__Goal of the exercise__: Work out how many lines of this material hold the word "expression". Write only that number.

__Data block__:
^^^^^^^^

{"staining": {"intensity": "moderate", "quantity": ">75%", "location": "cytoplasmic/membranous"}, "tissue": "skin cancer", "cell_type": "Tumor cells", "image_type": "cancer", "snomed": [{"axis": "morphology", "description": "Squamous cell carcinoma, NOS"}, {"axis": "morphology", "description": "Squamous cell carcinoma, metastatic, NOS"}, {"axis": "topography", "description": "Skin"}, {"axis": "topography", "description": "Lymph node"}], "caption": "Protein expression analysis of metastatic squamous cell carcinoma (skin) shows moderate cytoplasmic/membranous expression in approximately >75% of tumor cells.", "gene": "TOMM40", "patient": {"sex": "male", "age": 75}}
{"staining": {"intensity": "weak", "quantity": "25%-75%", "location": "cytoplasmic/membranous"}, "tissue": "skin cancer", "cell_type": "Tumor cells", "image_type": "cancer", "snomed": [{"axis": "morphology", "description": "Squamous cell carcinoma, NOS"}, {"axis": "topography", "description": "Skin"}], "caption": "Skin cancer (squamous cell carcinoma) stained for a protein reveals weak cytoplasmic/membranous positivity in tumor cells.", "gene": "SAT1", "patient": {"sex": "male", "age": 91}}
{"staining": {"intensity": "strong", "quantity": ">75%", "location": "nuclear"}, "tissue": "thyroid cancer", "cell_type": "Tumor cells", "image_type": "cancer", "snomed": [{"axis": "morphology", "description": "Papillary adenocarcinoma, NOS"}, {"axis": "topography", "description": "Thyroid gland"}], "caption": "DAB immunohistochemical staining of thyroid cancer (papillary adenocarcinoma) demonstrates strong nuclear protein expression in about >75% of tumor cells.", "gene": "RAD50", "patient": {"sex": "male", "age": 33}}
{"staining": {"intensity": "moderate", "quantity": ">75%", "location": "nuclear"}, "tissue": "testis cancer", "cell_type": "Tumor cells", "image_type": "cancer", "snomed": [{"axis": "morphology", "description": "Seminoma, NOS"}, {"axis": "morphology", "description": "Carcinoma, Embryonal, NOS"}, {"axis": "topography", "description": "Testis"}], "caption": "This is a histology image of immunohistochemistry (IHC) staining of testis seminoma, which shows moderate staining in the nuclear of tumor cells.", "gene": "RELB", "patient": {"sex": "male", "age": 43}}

^^^^^^^^

__Written solution__: 2